IBS CLASSICAL IBS42020 [44:59]

Xianji Liu comes to this recording with a strong claim for attention; the first Chinese winner of the Tarréga International Guitar Competition, he has performed Rodrigo’s music in Spain, including at a special concert at the Palace of Aranjuez in September 2019, where he played these two works with the RTVE Orchestra. I assume that the recording was made around that time – it’s one of the many pieces of information which the IBS booklet fails to give, including the composer’s dates, unless they are included in the mandarin section of the multi-lingual notes.

Any recording of Rodrigo’s music which includes just these two standards is going to have to work hard to sell when most recordings throw in an extra work. A 1997 Chandos recording from Craig Ogden, with the BBC Philharmonic and Sachio Fujiyoka throws in Concierto para una fiesta and offers 73 minutes of music against 45 minutes on IBS (CHAN9604). PentaTone, digging back into the DG catalogue, have reissued Narciso Yepes’ recording with the ECO and García Navarro in the two standards, with Concierto madrigal, in an SACD reincarnation which remains one of the front runners, the 1970s recording having come up very well in the process (PTC5186209 – review).

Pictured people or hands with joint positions
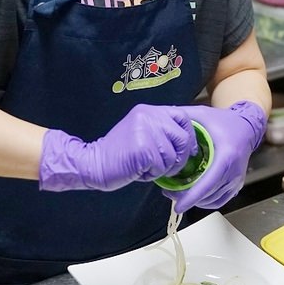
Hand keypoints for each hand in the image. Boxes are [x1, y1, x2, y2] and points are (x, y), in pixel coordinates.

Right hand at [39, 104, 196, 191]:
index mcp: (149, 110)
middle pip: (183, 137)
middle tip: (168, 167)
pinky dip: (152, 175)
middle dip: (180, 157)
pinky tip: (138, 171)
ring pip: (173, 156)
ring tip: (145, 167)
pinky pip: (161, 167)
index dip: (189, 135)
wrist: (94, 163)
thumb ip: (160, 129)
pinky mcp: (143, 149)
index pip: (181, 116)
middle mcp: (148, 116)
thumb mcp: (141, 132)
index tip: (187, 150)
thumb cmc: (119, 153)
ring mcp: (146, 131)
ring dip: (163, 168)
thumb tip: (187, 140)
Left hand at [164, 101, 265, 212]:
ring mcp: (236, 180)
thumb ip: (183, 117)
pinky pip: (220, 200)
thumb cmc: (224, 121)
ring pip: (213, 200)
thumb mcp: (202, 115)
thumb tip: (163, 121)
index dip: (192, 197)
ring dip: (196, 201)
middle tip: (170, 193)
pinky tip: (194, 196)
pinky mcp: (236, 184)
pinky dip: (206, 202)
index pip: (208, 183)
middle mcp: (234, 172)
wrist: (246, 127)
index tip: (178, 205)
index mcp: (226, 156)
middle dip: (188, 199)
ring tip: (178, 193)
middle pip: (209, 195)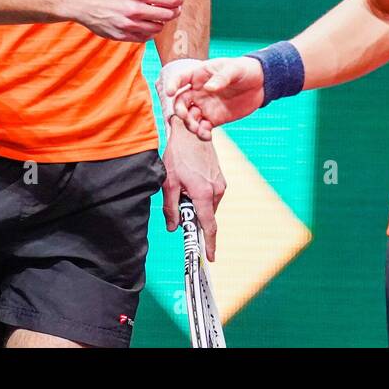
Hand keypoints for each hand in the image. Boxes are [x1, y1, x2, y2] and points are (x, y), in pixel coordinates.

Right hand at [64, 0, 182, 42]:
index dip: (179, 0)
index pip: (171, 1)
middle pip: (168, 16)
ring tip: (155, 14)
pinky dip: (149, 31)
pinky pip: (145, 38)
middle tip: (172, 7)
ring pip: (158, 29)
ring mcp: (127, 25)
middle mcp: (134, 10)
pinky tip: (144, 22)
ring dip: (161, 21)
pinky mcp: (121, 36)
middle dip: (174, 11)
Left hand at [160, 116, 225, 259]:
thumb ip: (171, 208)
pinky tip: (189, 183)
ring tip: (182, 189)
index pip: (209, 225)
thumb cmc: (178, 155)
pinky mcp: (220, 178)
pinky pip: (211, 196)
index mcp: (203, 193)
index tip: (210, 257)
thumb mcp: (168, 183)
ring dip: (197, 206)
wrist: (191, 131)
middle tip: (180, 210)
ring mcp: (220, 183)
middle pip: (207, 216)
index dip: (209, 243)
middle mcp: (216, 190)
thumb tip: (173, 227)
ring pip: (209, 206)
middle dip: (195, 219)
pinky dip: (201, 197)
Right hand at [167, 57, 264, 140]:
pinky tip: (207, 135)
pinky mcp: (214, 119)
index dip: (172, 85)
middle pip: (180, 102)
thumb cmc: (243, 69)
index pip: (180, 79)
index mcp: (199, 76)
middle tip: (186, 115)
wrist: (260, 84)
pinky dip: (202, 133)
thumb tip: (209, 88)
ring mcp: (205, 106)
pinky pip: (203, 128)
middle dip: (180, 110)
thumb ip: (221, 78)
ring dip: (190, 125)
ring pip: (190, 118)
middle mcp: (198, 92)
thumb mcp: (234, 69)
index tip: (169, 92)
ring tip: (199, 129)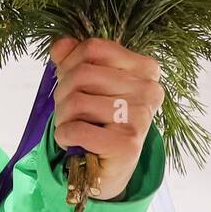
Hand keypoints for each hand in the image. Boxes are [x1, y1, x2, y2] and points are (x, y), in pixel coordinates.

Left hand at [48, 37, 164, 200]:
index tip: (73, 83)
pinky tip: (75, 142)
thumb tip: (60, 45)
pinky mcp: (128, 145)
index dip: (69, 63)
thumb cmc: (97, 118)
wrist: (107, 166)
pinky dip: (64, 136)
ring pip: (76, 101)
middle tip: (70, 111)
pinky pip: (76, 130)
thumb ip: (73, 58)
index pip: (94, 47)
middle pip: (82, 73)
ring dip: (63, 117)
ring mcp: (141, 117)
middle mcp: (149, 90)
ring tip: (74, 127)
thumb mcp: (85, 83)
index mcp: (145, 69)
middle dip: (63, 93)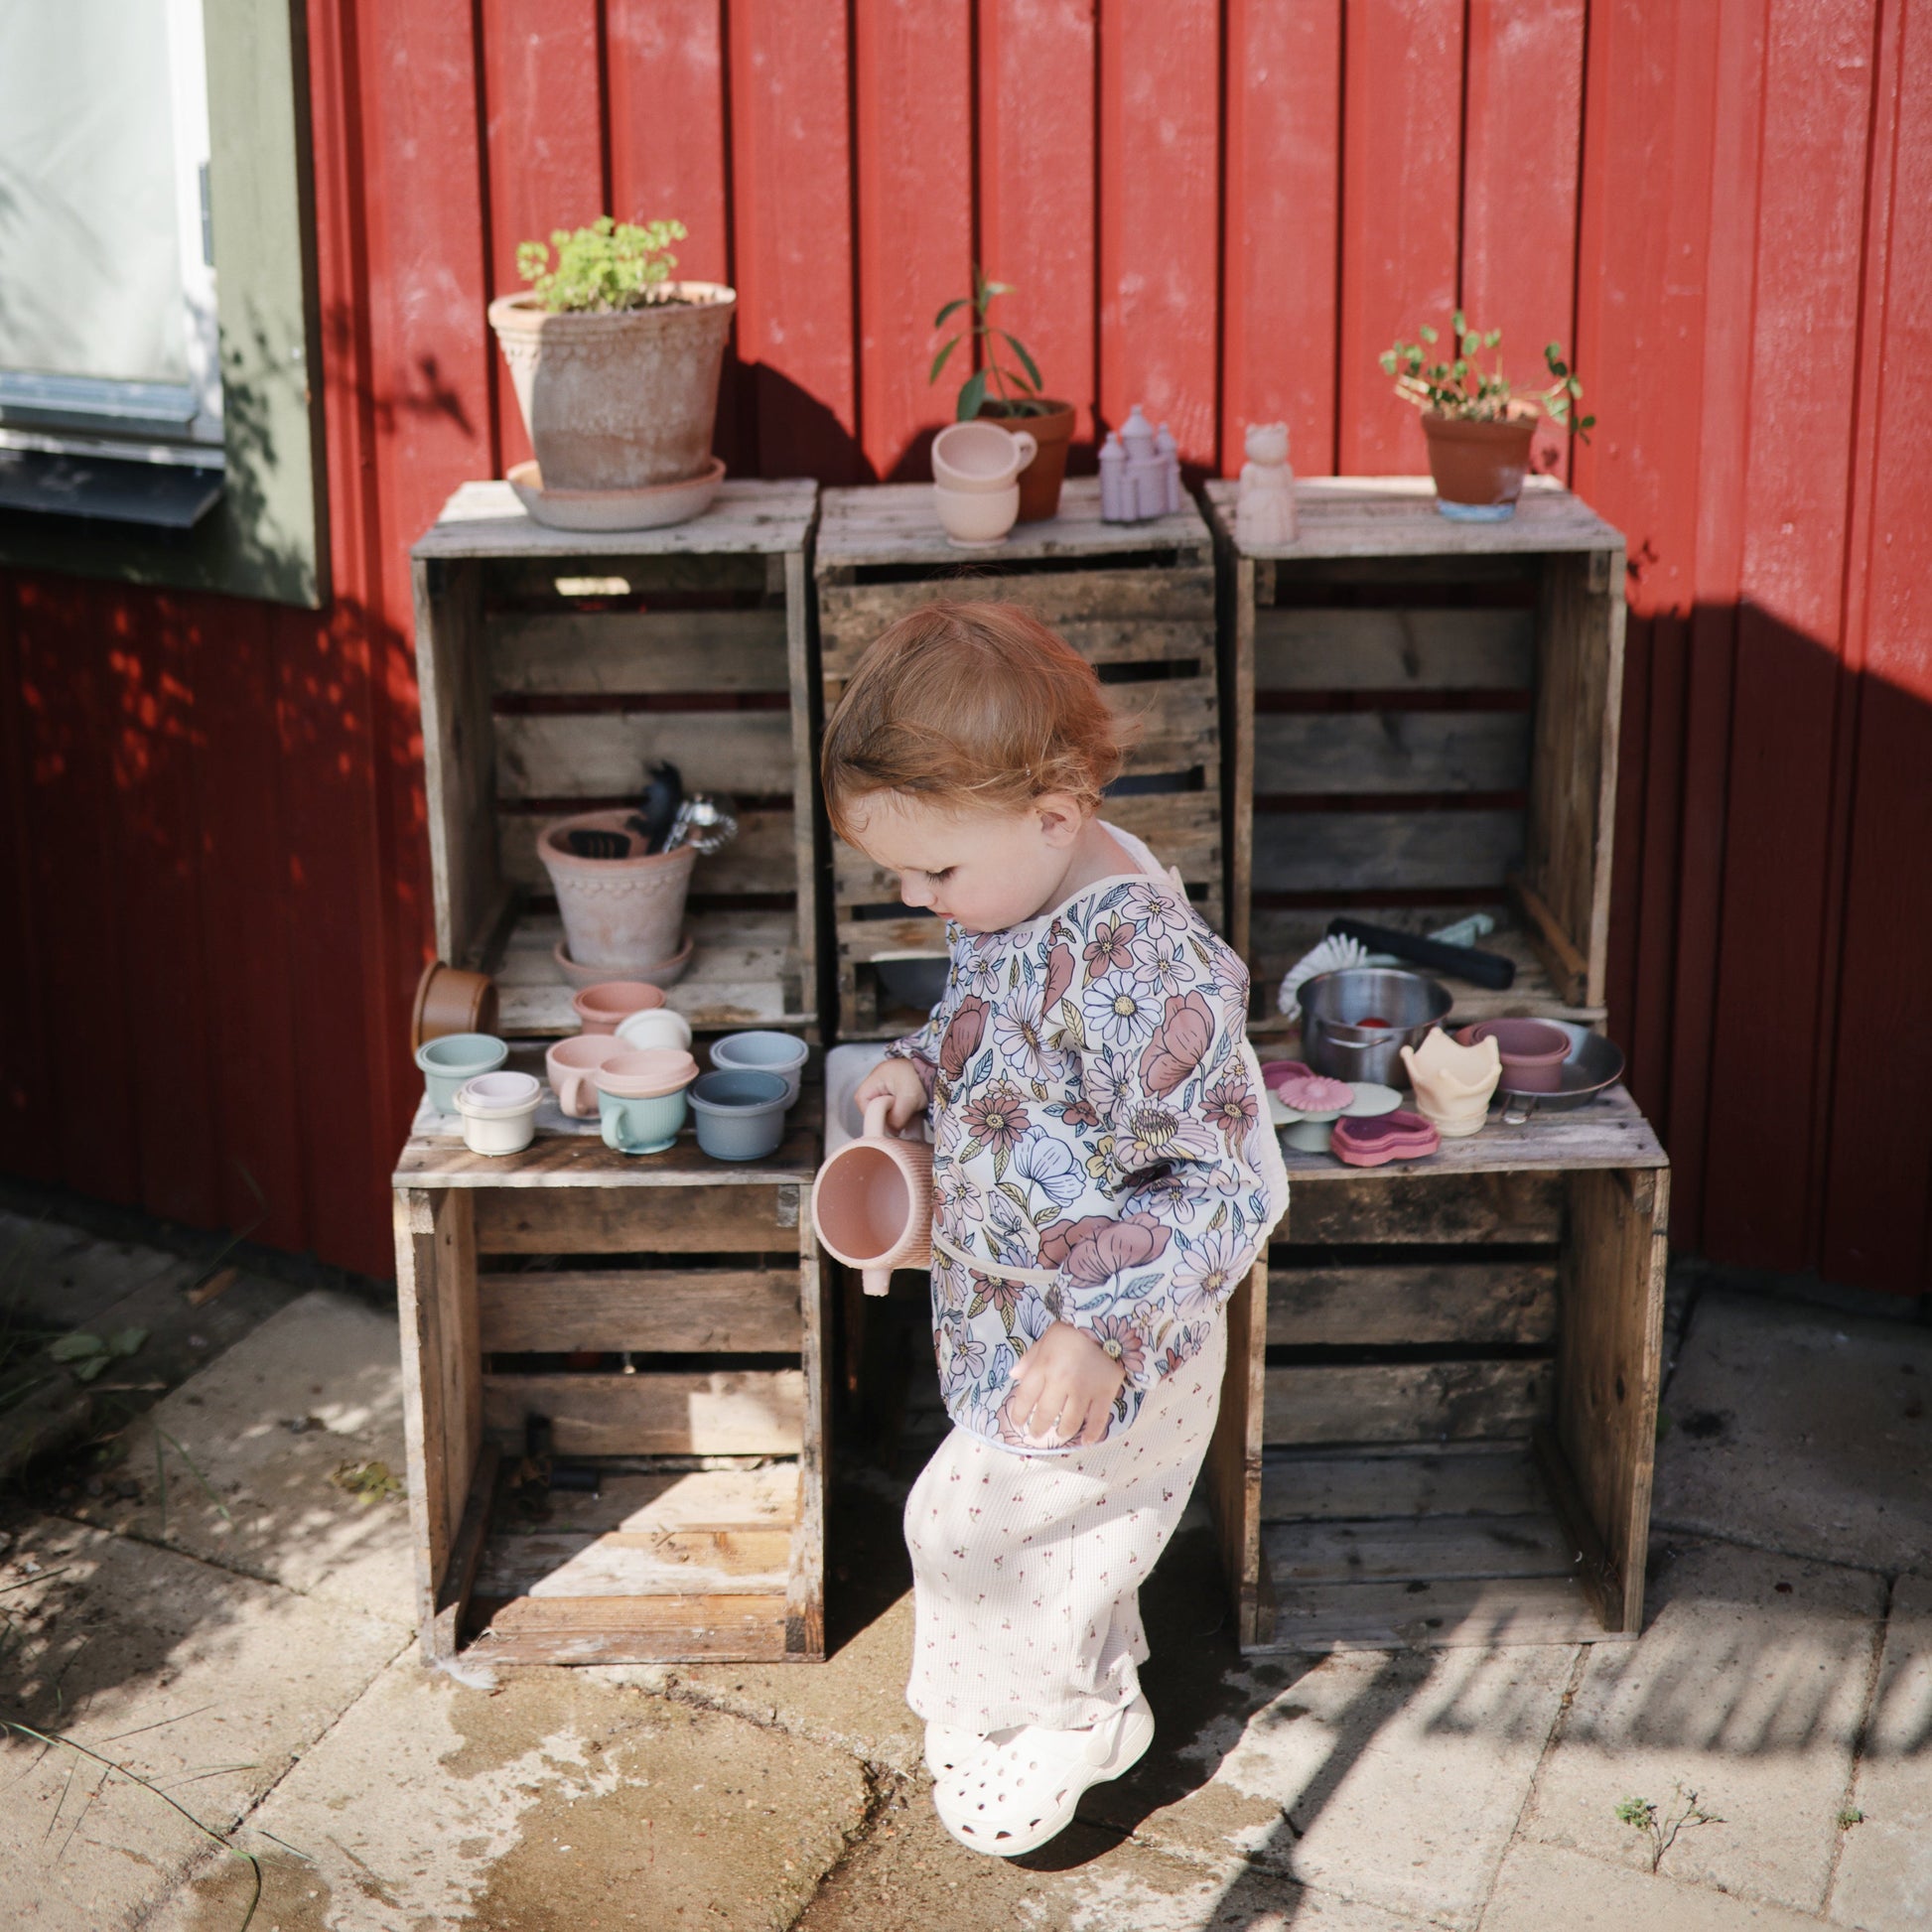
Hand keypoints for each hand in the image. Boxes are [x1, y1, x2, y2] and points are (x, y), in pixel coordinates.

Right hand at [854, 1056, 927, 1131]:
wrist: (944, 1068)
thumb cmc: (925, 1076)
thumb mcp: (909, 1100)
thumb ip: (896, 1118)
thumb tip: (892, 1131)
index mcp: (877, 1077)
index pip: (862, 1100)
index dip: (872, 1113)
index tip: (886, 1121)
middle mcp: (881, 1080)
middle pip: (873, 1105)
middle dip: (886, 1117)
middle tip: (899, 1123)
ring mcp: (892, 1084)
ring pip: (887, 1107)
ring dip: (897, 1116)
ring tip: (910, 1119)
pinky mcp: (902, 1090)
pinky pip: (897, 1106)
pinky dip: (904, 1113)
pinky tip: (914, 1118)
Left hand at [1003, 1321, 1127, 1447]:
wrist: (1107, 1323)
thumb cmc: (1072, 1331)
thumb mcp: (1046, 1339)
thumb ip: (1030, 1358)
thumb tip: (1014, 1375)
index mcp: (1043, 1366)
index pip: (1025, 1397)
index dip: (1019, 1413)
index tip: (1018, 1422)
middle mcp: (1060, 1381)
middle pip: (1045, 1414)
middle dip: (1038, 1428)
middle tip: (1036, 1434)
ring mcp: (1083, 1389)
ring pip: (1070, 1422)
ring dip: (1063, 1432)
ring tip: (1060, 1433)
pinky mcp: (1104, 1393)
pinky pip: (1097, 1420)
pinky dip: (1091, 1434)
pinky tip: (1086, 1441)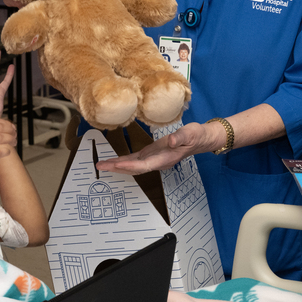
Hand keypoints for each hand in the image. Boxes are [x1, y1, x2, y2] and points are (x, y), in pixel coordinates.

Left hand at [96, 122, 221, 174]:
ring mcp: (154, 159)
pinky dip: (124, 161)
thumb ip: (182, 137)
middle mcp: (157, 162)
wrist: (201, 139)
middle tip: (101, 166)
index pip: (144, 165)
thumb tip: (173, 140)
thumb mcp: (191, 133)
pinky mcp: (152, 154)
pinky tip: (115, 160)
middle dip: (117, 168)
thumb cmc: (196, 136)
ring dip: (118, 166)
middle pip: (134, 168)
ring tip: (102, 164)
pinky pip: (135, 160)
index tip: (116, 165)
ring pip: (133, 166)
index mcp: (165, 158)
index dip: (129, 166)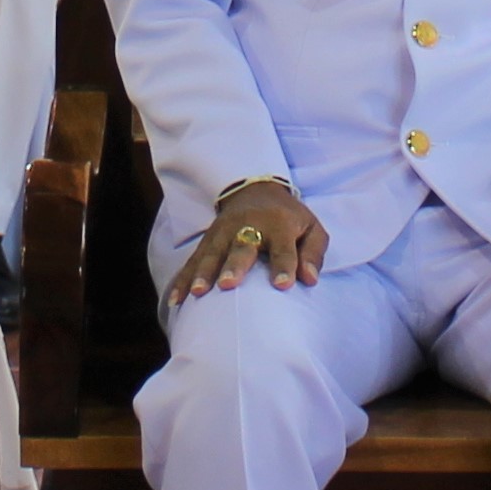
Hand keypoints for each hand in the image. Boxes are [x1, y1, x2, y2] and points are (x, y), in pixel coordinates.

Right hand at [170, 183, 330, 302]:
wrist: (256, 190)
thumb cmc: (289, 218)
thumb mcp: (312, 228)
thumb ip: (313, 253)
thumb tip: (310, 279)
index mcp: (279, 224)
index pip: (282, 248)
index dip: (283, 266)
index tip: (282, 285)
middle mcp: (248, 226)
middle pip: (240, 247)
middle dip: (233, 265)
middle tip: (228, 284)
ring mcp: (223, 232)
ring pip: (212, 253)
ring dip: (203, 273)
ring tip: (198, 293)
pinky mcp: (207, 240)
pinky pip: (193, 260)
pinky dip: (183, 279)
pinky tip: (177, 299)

(STUDY QUESTIONS)
A. According to the Rodrigo recording review, which competition did Xianji Liu win as its first Chinese winner?
B. Write the next part of the Rodrigo recording review, continuing from its final sentence.

(RESPONSES TO THE TASKS)
A. The Tarréga International Guitar Competition.

B.
Even better value if you are prepared to forego SACD or hi-res download is a 2-for-1 DG Duo, with Yepes’ recording of those three works plus three other concertos (4779999). Of the two, Yepes still has the edge, but Ogden is well worth considering for the coupling, and there are several other very fine alternatives which I mention in the Yepes review. Fans of the phenomenal Miloš Karadaglić, for example, are well served by his recording of Aranjuez and Fantasía, with solo works (DG 4810811 – review). Another very worthwhile 2-CD bargain containing Aranjuez and six other works – not the Fantasía, however – from Alfonso Moreno, Enrique Bátiz and others is now download only (2376812 - review).

In the notes Liu expresses the hope that ‘by integrating East-West cultural elements’ he has ‘interpreted Joaquín Rodrigo’s music in a brand-new way’, but I didn’t hear much, if anything, that struck me as novel in either work. To be fair, Rodrigo’s music is not open to wildly different interpretations, by and large, what you see (or hear) is what you get.

In Aranjuez, for example, Liu and Amaral are a shade slower in each movement than most, but the difference on paper is hardly apparent in performance. Their performance is as evocative as any, but never over-deliberate. If the adagio second movement brings out a little more emotion, it’s by a minimal amount – a smoochy performance that you can snuggle into.

Again, in the Fantasía, which Liu claims gave him a special insight into Rodrigo’s playing technique, this is an attractive performance. It confirms my own love of this work, perhaps even more than Aranjuez, but then I’m a great fan of modern re-workings of the music of the past – Walton’s The Wise Virgins, Respighi’s Gli Ucelli, just as enjoyable as hearing period-instrument performances of their originals.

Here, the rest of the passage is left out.